Fair-skinned brunettes can often successfully pull off changes to their hair color, and with the right salon and faithful touch-ups they can deceive others for years. Not so for those of us whose olive skin tone mercilessly betrays our not-so-Nordic heritage; brighter hair colors look fake on us, so we have to work with what we have. Fortunately for you, I’ve got a ton of tips and tricks for getting all the attention you need so you don’t weep yourself to sleep so vigorously that your pillow is still damp with the salt of your brunette tears when you wake up alone in an apartment that will never be nice enough to compensate for your lack of natural beauty.

Let’s get started!

Pop the Eyes

Blue, green and gray eyes are always fetching, but we brown-eyed girls can compete easily with a little help from bright colors. Sparkly purple eye shadow is an attractive, timeless choice. To make it last all night, try to blink as rarely as you can without alarming anyone.

Dramatic Lips 

Blondes are known for having more “fun,” but full, glossy red lips can send the same signal.
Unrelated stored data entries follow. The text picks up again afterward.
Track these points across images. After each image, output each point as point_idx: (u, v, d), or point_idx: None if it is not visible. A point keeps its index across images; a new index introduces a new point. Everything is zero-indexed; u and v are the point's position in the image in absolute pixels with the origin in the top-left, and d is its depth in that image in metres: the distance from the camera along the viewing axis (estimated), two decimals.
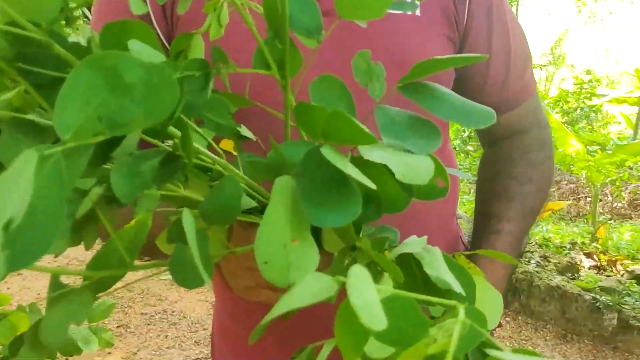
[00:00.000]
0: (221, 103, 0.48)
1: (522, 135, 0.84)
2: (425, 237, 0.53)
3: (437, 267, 0.53)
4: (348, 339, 0.32)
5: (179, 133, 0.42)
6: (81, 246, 0.45)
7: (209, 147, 0.48)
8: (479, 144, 1.03)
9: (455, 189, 0.83)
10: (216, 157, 0.46)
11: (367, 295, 0.30)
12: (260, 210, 0.52)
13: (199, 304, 3.44)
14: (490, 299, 0.66)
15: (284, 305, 0.32)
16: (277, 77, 0.47)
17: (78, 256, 4.09)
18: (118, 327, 3.12)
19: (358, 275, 0.30)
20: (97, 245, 0.44)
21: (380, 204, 0.49)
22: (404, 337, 0.33)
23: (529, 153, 0.84)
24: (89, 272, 0.38)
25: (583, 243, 4.47)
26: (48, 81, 0.37)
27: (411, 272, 0.54)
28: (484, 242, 0.81)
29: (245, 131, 0.52)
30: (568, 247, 4.25)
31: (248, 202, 0.51)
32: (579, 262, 3.62)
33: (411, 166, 0.44)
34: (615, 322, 2.41)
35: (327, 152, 0.41)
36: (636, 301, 2.50)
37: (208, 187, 0.52)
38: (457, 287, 0.52)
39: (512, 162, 0.84)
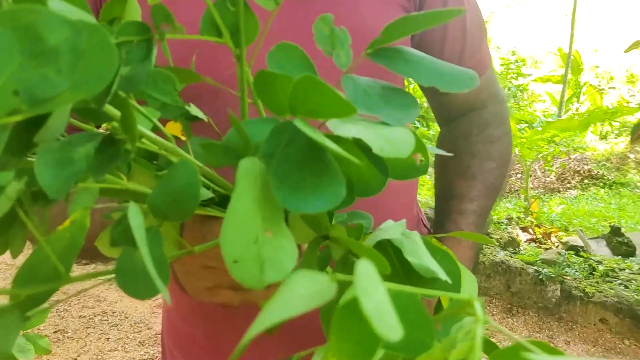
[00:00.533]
0: (167, 78, 0.41)
1: (480, 111, 0.81)
2: (404, 220, 0.49)
3: (418, 254, 0.48)
4: (350, 349, 0.26)
5: (117, 113, 0.35)
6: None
7: (155, 129, 0.40)
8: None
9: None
10: (164, 141, 0.39)
11: (379, 298, 0.25)
12: (218, 201, 0.46)
13: (141, 303, 3.30)
14: (466, 282, 0.62)
15: (272, 315, 0.26)
16: (231, 45, 0.40)
17: (6, 259, 3.85)
18: (55, 332, 2.95)
19: (366, 274, 0.24)
20: (28, 249, 0.37)
21: (353, 187, 0.43)
22: (412, 343, 0.28)
23: (487, 129, 0.80)
24: (14, 290, 0.30)
25: (519, 218, 4.60)
26: None
27: (390, 261, 0.49)
28: (449, 223, 0.77)
29: (195, 111, 0.45)
30: (505, 222, 4.35)
31: (203, 193, 0.44)
32: (516, 237, 3.72)
33: (389, 139, 0.39)
34: (558, 293, 2.47)
35: (302, 126, 0.35)
36: (576, 272, 2.57)
37: (155, 178, 0.45)
38: (442, 275, 0.47)
39: (471, 139, 0.80)
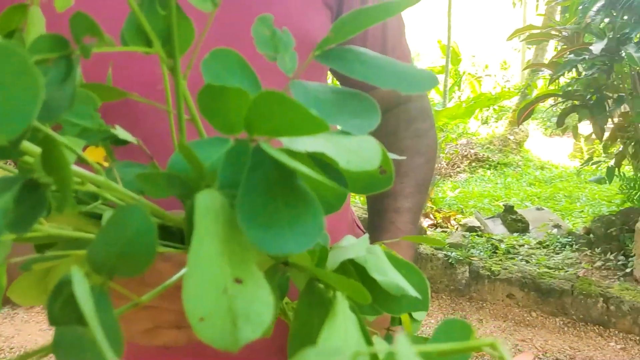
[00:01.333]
0: (86, 99, 0.34)
1: (405, 106, 0.79)
2: (367, 236, 0.45)
3: (384, 270, 0.44)
4: None
5: (37, 149, 0.28)
6: None
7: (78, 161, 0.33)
8: None
9: None
10: (93, 175, 0.32)
11: None
12: (160, 235, 0.39)
13: (41, 335, 3.04)
14: (419, 285, 0.59)
15: None
16: (162, 55, 0.34)
17: None
18: None
19: (406, 346, 0.20)
20: None
21: None
22: None
23: (414, 123, 0.79)
24: None
25: None
26: None
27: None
28: (385, 222, 0.75)
29: (123, 134, 0.38)
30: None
31: None
32: (419, 224, 3.83)
33: (355, 151, 0.34)
34: (467, 274, 2.56)
35: (269, 149, 0.30)
36: (481, 252, 2.69)
37: (79, 216, 0.37)
38: (411, 291, 0.44)
39: (399, 135, 0.78)
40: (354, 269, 0.44)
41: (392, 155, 0.44)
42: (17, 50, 0.21)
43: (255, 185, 0.31)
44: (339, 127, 0.37)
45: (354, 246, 0.43)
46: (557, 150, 7.82)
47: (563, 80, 3.23)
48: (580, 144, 6.59)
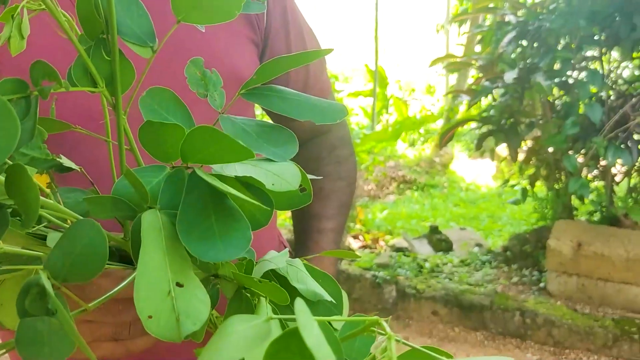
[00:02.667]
0: (36, 132, 0.39)
1: (327, 135, 0.86)
2: (287, 249, 0.51)
3: (303, 279, 0.50)
4: None
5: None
6: None
7: None
8: None
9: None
10: (42, 198, 0.37)
11: (316, 332, 0.26)
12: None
13: None
14: (334, 292, 0.65)
15: (215, 344, 0.26)
16: (106, 94, 0.39)
17: None
18: None
19: (304, 312, 0.26)
20: None
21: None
22: None
23: (335, 150, 0.85)
24: None
25: (349, 226, 4.86)
26: None
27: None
28: (310, 242, 0.81)
29: (67, 162, 0.43)
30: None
31: None
32: (349, 245, 3.92)
33: (279, 174, 0.41)
34: (394, 293, 2.66)
35: (202, 174, 0.35)
36: (407, 271, 2.79)
37: (26, 237, 0.41)
38: (327, 297, 0.50)
39: (321, 161, 0.85)
40: (276, 280, 0.50)
41: (310, 176, 0.51)
42: (1, 98, 0.26)
43: (191, 205, 0.36)
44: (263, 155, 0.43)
45: (276, 259, 0.48)
46: (481, 172, 8.14)
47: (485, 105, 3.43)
48: (501, 166, 6.92)
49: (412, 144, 8.95)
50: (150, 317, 0.32)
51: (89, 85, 0.38)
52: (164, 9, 0.43)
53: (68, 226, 0.36)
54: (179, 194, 0.36)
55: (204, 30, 0.41)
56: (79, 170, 0.44)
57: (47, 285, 0.27)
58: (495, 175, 7.77)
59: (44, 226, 0.42)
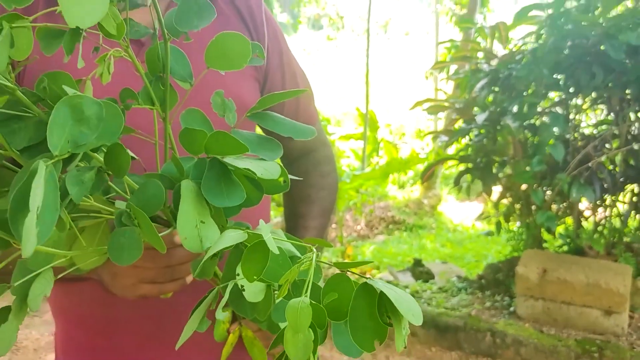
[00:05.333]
0: None
1: (313, 153, 1.09)
2: (272, 222, 0.73)
3: (284, 243, 0.73)
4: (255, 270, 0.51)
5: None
6: None
7: None
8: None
9: (267, 198, 1.04)
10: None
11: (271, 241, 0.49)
12: None
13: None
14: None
15: (218, 245, 0.49)
16: (159, 111, 0.63)
17: None
18: None
19: (267, 229, 0.49)
20: None
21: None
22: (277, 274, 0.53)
23: (319, 166, 1.08)
24: None
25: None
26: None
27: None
28: (297, 235, 1.02)
29: (130, 153, 0.66)
30: (326, 267, 4.75)
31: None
32: None
33: (266, 168, 0.64)
34: None
35: (220, 159, 0.58)
36: None
37: (102, 199, 0.64)
38: (297, 252, 0.72)
39: (309, 174, 1.07)
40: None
41: (293, 177, 0.74)
42: (114, 106, 0.49)
43: (210, 177, 0.59)
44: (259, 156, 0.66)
45: (264, 228, 0.71)
46: (468, 214, 8.31)
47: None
48: (487, 208, 7.13)
49: (402, 186, 9.16)
50: (185, 238, 0.55)
51: (149, 104, 0.62)
52: (197, 59, 0.66)
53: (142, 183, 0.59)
54: (202, 171, 0.59)
55: (223, 73, 0.65)
56: (136, 159, 0.66)
57: (133, 213, 0.50)
58: (480, 216, 7.96)
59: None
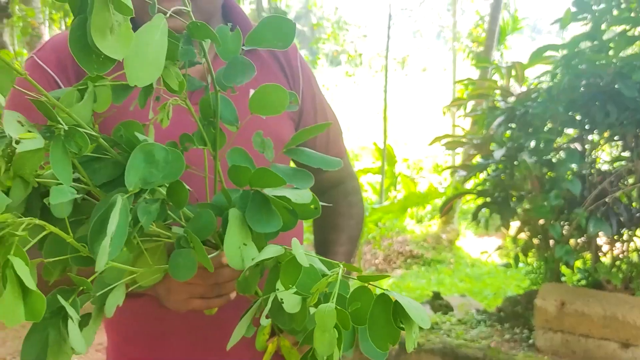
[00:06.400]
0: None
1: (342, 185, 1.18)
2: (302, 243, 0.82)
3: (315, 261, 0.82)
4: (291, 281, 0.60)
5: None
6: None
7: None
8: None
9: (300, 226, 1.13)
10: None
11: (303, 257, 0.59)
12: None
13: None
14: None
15: (261, 257, 0.59)
16: (210, 150, 0.73)
17: None
18: None
19: (299, 247, 0.58)
20: None
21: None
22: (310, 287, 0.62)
23: (348, 197, 1.18)
24: None
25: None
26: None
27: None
28: None
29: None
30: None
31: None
32: None
33: (299, 194, 0.73)
34: (397, 347, 2.90)
35: (262, 192, 0.68)
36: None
37: (161, 225, 0.74)
38: (327, 271, 0.81)
39: (338, 204, 1.16)
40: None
41: (324, 204, 0.83)
42: (178, 152, 0.59)
43: (253, 207, 0.68)
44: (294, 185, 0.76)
45: (296, 246, 0.80)
46: (487, 249, 8.27)
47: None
48: (505, 243, 7.10)
49: (420, 221, 9.18)
50: (230, 257, 0.64)
51: (202, 144, 0.72)
52: (240, 101, 0.76)
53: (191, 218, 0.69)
54: (247, 202, 0.69)
55: (264, 117, 0.75)
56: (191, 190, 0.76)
57: (189, 237, 0.60)
58: (497, 249, 7.91)
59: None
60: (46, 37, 6.35)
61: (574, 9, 2.97)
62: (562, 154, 3.14)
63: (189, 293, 0.78)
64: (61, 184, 0.54)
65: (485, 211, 3.40)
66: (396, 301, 0.58)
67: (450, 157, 10.28)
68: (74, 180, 0.60)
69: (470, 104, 3.97)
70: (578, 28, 3.32)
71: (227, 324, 0.82)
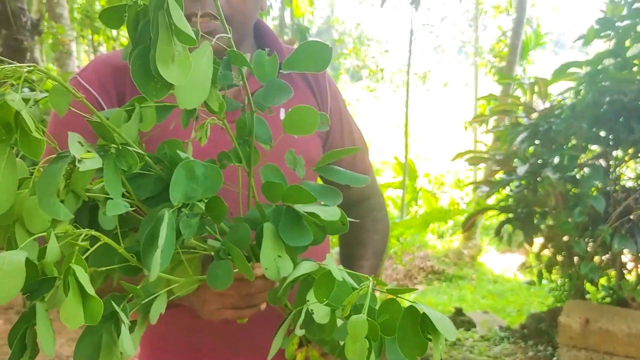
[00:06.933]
0: None
1: (368, 201, 1.21)
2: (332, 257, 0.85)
3: (345, 275, 0.85)
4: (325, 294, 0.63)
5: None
6: None
7: None
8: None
9: (327, 240, 1.16)
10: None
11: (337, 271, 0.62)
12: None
13: None
14: None
15: (296, 273, 0.62)
16: (245, 167, 0.77)
17: None
18: None
19: (332, 261, 0.61)
20: None
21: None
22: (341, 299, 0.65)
23: (373, 212, 1.21)
24: None
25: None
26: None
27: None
28: None
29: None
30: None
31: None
32: None
33: (328, 212, 0.76)
34: None
35: (294, 208, 0.72)
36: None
37: (198, 238, 0.77)
38: (354, 284, 0.84)
39: (364, 219, 1.19)
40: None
41: (351, 219, 0.86)
42: (216, 167, 0.63)
43: (286, 222, 0.72)
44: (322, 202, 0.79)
45: (329, 262, 0.83)
46: (509, 266, 8.18)
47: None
48: (528, 259, 7.02)
49: (441, 236, 9.13)
50: (267, 269, 0.68)
51: (237, 162, 0.76)
52: (272, 120, 0.80)
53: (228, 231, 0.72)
54: (279, 216, 0.72)
55: (297, 137, 0.78)
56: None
57: (228, 249, 0.63)
58: (521, 267, 7.80)
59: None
60: (75, 54, 6.53)
61: (597, 26, 2.98)
62: (586, 170, 3.13)
63: (222, 303, 0.81)
64: (109, 198, 0.58)
65: (507, 227, 3.39)
66: (424, 313, 0.61)
67: (472, 172, 10.23)
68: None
69: (492, 120, 3.98)
70: (602, 43, 3.33)
71: (254, 333, 0.85)
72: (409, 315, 0.61)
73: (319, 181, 1.11)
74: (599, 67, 3.00)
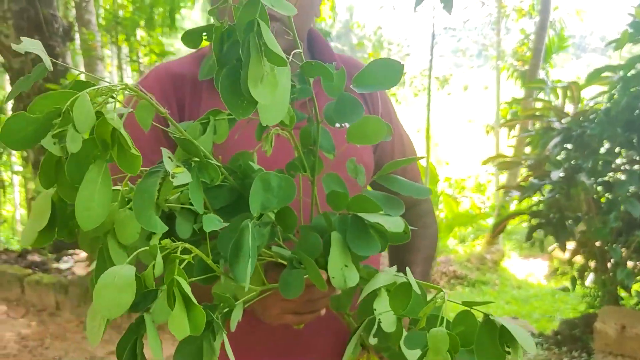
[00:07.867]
0: None
1: (417, 207, 1.21)
2: (395, 267, 0.85)
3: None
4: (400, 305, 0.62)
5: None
6: None
7: None
8: None
9: None
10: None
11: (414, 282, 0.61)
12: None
13: None
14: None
15: (369, 288, 0.62)
16: (309, 176, 0.77)
17: None
18: None
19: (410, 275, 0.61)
20: None
21: None
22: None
23: (423, 218, 1.20)
24: None
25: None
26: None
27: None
28: None
29: None
30: None
31: (284, 253, 0.78)
32: None
33: (392, 222, 0.76)
34: None
35: (361, 217, 0.72)
36: None
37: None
38: (417, 289, 0.83)
39: (413, 226, 1.18)
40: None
41: (412, 227, 0.85)
42: (289, 178, 0.63)
43: (352, 231, 0.72)
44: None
45: (390, 270, 0.83)
46: (533, 271, 8.08)
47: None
48: (554, 265, 6.93)
49: (463, 241, 9.05)
50: (334, 277, 0.68)
51: (301, 171, 0.76)
52: (333, 131, 0.80)
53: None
54: (345, 225, 0.72)
55: (358, 145, 0.78)
56: None
57: (301, 258, 0.63)
58: (547, 275, 7.70)
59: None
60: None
61: (631, 30, 2.94)
62: (620, 175, 3.08)
63: (283, 309, 0.82)
64: (185, 207, 0.59)
65: (539, 232, 3.36)
66: (502, 325, 0.60)
67: (494, 177, 10.15)
68: (190, 204, 0.64)
69: (518, 124, 3.94)
70: (629, 47, 3.28)
71: (309, 337, 0.85)
72: (486, 327, 0.61)
73: (369, 189, 1.11)
74: (633, 72, 2.96)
I prep my lips by lightly sanding them until they’re raw, then dabbing on a scrumptious berry shade. A stroke of thick, clear gloss completes that “I just got done doing something naughty in the bathroom of this club” look.

Cleavage

Next time you’re dressing for a big night on the town, try amping up your assets for extra attention – if you don’t own the right undergarments, remember that you’re never too old for a DIY Wonderbra. Ziploc baggies full of cheap Chardonnay give me just the right amount of lift.

When All Else Fails . . .

Stay home with your cat and Fifty Shades of Grey. Remember, you have brown hair. Nobody’s expecting much more.